ツイードの定義は「手紡ぎの紡毛糸を手織りで2/2の綾に織ったスコットランド特産の毛織物」となっており、秋冬には欠かすことのできない紡毛織物の代表的な生地である。
スコットランドはもとより英国羊には英国の土地でしか産出しない種類の羊が数多く生息している。
様々な色の毛が混在して成長するので、これで糸を作るとメランジ調の独特の味わい深い色が出てくる。
これをスコットランドのカントリーに住む農家が糸を梳き、手で一本一本丁寧に紡いで出来るのが本物のスコットランド・ツイードとして認められる。
そうしたプロセスを経て生まれたツイードは、見た目のざっくりとした印象と温もりがあり、それに反したしっかりとした腰と粗野でナチュラルな印象が、かつて古き良き英国のカントリージェントルマンや品の良い貴族たちがそれを身につけ郊外の領地で狩猟や釣りを楽しんだという風情を想起させる豊かな味わいがある。
「ツイード(tweed)」という単語が生まれたのは殆ど偶然の産物である、と「Windsor Revisited」という本の中で、“ウィンザー公”や“The Duke of Windsor”の名で知られるエドワード八世は述べている。
1830年ごろ、ロンドンに住む服地卸商を営んでいたマーチャントがスコットランド南東部のHawickという街のある会社からツイードに関する問い合わせの内容が書かれた手紙を受け取った。
その商人は手紙に書かれていた手書きの「tweels」という単語を見誤って、「tweed」と読んでしまい、手紙の内容をスコットランド南部のイングランドとスコットランドの境界に程近い、繊維で有名な地域を流れるTweed・River(ツイード川)に関する問い合わせだと勘違いしてしまった。
これ以降、ツイード生地はtweelsではなくtweedして200年近くもの間、親しまれているのである。
また、ウィンザー公によれば、彼の父であるジョージ五世や祖父のエドワード七世も英国の気候に最も適したツイード生地を大変好んで愛用していたとのことである。
ツイード川の流域には、タータンと並んでツイードを作りつづける小規模業者が連なっている。

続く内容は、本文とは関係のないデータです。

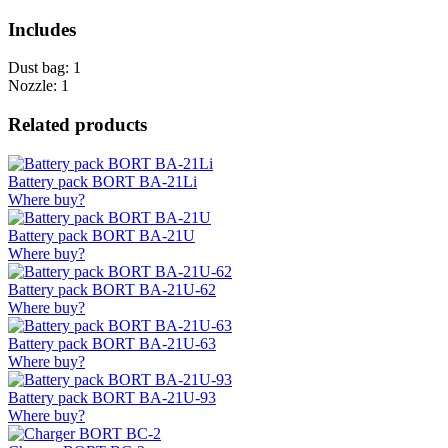
Includes
Dust bag: 1
Nozzle: 1
Related products
Battery pack BORT BA-21Li
Where buy?
Battery pack BORT BA-21U
Where buy?
Battery pack BORT BA-21U-62
Where buy?
Battery pack BORT BA-21U-63
Where buy?
Battery pack BORT BA-21U-93
Where buy?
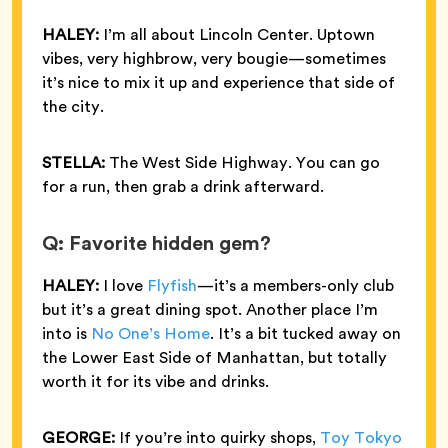
HALEY:
I’m all about Lincoln Center. Uptown
vibes, very highbrow, very bougie—sometimes
it’s nice to mix it up and experience that side of
the city.
STELLA:
The West Side Highway. You can go
for a run, then grab a drink afterward.
Q: Favorite hidden gem?
HALEY:
I love
Flyfish
—it’s a members-only club
but it’s a great dining spot. Another place I’m
into is
No One’s Home
. It’s a bit tucked away on
the Lower East Side of Manhattan, but totally
worth it for its vibe and drinks.
GEORGE:
If you’re into quirky shops,
Toy Tokyo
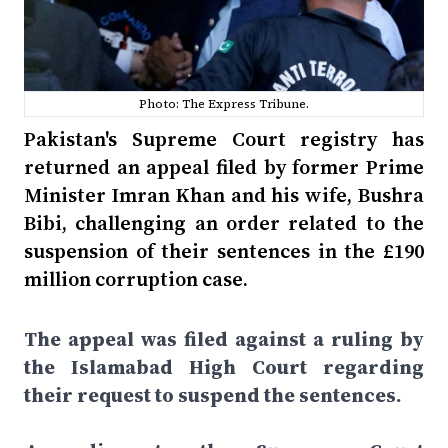
Photo: The Express Tribune.
Pakistan's Supreme Court registry has
returned an appeal filed by former Prime
Minister Imran Khan and his wife, Bushra
Bibi, challenging an order related to the
suspension of their sentences in the £190
million corruption case.
The appeal was filed against a ruling by
the Islamabad High Court regarding
their request to suspend the sentences.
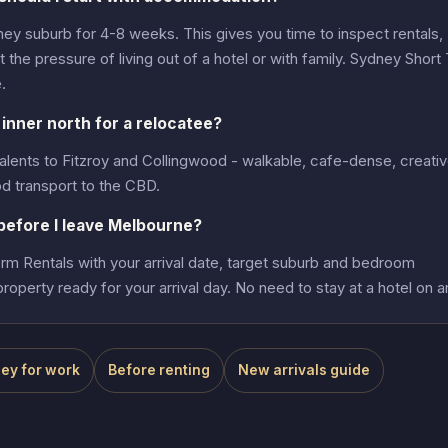
ney suburb for 4-8 weeks. This gives you time to inspect rentals,
the pressure of living out of a hotel or with family. Sydney Short
.
inner north for a relocatee?
alents to Fitzroy and Collingwood - walkable, cafe-dense, creati
d transport to the CBD.
efore I leave Melbourne?
m Rentals with your arrival date, target suburb and bedroom
roperty ready for your arrival day. No need to stay at a hotel on ar
ey for work
Before renting
New arrivals guide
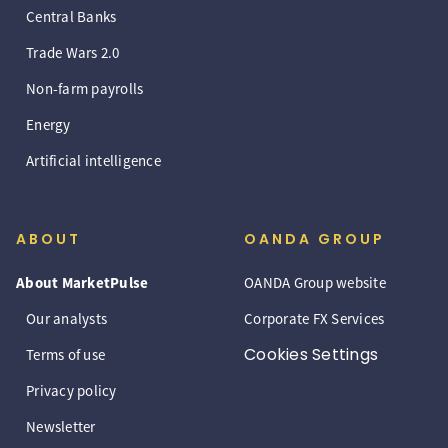
Central Banks
Trade Wars 2.0
Non-farm payrolls
Energy
Artificial intelligence
ABOUT
OANDA GROUP
About MarketPulse
OANDA Group website
Our analysts
Corporate FX Services
Cookies Settings
Terms of use
Privacy policy
Newsletter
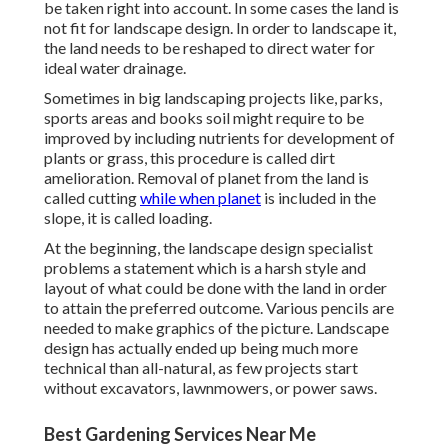
be taken right into account. In some cases the land is
not fit for landscape design. In order to landscape it,
the land needs to be reshaped to direct water for
ideal water drainage.
Sometimes in big landscaping projects like, parks,
sports areas and books soil might require to be
improved by including nutrients for development of
plants or grass, this procedure is called dirt
amelioration.
Removal of planet
from the land is
called cutting
while when planet
is included in the
slope, it is called loading.
At the beginning, the landscape design specialist
problems a statement which is a harsh style and
layout of what could be done with the land in order
to attain the preferred outcome. Various pencils are
needed to make graphics of the picture. Landscape
design has actually ended up being much more
technical than all-natural, as few projects start
without
excavators
,
lawnmowers
, or
power saws
.
Best Gardening Services Near Me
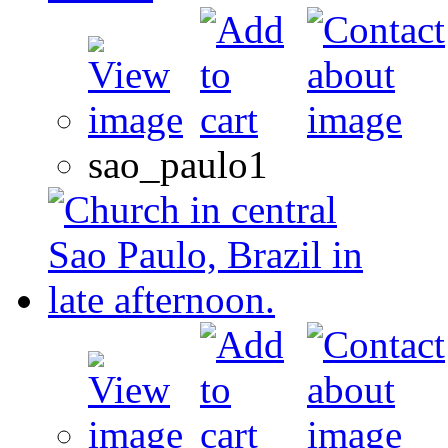
sao_paulo1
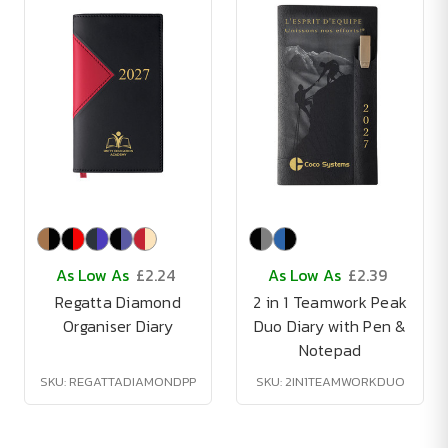
As Low As
£2.24
As Low As
£2.39
Regatta Diamond
2 in 1 Teamwork Peak
Organiser Diary
Duo Diary with Pen &
Notepad
SKU: REGATTADIAMONDPP
SKU: 2IN1TEAMWORKDUO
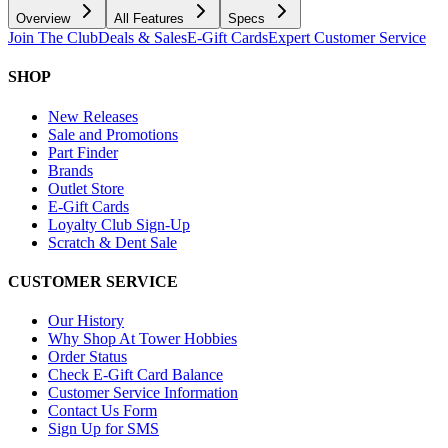
Overview
All Features
Specs
Join The Club
Deals & Sales
E-Gift Cards
Expert Customer Service
SHOP
New Releases
Sale and Promotions
Part Finder
Brands
Outlet Store
E-Gift Cards
Loyalty Club Sign-Up
Scratch & Dent Sale
CUSTOMER SERVICE
Our History
Why Shop At Tower Hobbies
Order Status
Check E-Gift Card Balance
Customer Service Information
Contact Us Form
Sign Up for SMS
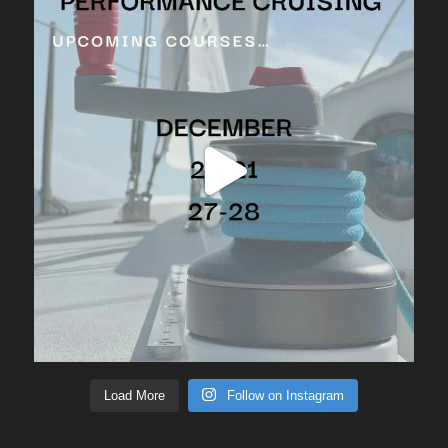
Load More
Follow on Instagram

そうしたツイード業者は軒並み環境の素晴らしさがツイード・デザインに最適だと口を揃える。
美しく澄み切った青空、これ以上に無いというほど透き通ったインクブルーの水、ヒースなど草花が溢れる緑豊かな大地。これらの集積がスコットランド伝統工芸品のツイードとなるのだ、と。
このあたりのツイードを「ボーダー・ツイード」という。
そして北部スコットランドの産出ツイードをまとめて「ハイランド・ツイード」と呼び、海を越えたヘブリディス諸島の中のハリス&ルイス島で作られる特産ツイードを「ハリス・ツイード」と規定している。
ツイードはその出自と、純朴でいかにも英国のカントリーテイストといった雰囲気がクラシックな印象を与える。
特に秋冬もののジャケット生地として用いられることが多く、英国的な雰囲気を味わうのに最適な生地の1つと言えよう。